- Excerpted data -
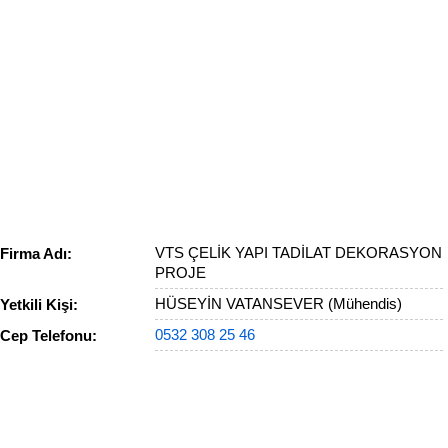
VTS ÇELİK YAPI TADİLAT DEKORASYON
Firma Adı:
PROJE
HÜSEYİN VATANSEVER (Mühendis)
Yetkili Kişi:
0532 308 25 46
Cep Telefonu:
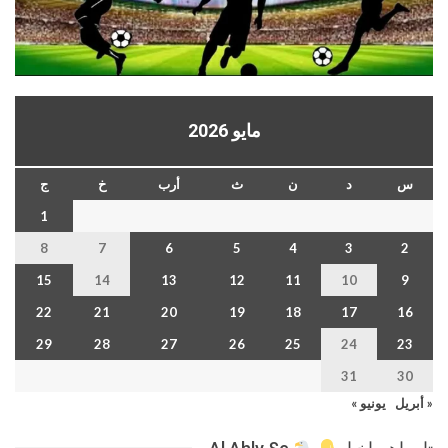
مايو 2026
س
د
ن
ث
أرب
خ
ج
1
8
7
6
5
4
3
2
15
14
13
12
11
10
9
22
21
20
19
18
17
16
29
28
27
26
25
24
23
31
30
« أبريل
يونيو »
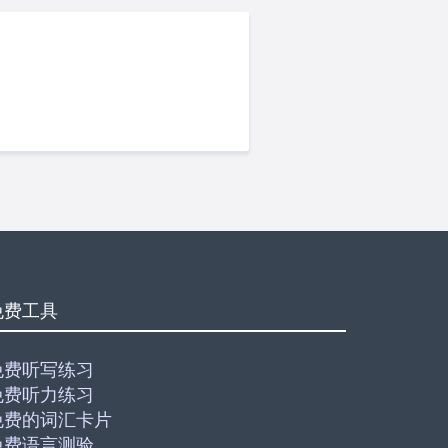
免费工具
免费听写练习
免费听力练习
免费的词汇卡片
免费语言测验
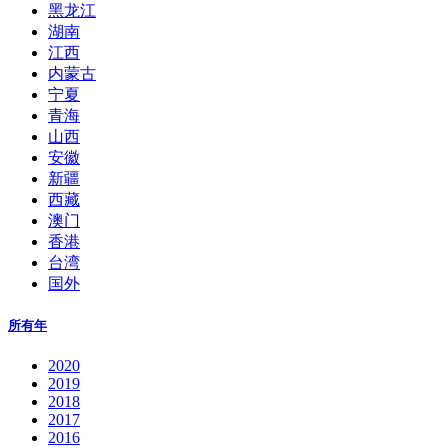
黑龙江
湖南
江西
内蒙古
宁夏
青海
山西
安徽
新疆
西藏
澳门
香港
台湾
国外
所有年
2020
2019
2018
2017
2016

- Description of the task -
Leaving every image behind, repeat the data in full and exactly.

- Answer to the problem -
VTS ÇELİK YAPI TADİLAT DEKORASYON
Firma Adı:
PROJE
HÜSEYİN VATANSEVER (Mühendis)
Yetkili Kişi:
0532 308 25 46
Cep Telefonu:
مايو 2026
س
د
ن
ث
أرب
خ
ج
1
8
7
6
5
4
3
2
15
14
13
12
11
10
9
22
21
20
19
18
17
16
29
28
27
26
25
24
23
31
30
« أبريل
يونيو »
免费工具
免费听写练习
免费听力练习
免费的词汇卡片
免费语言测验
黑龙江
湖南
江西
内蒙古
宁夏
青海
山西
安徽
新疆
西藏
澳门
香港
台湾
国外
所有年
2020
2019
2018
2017
2016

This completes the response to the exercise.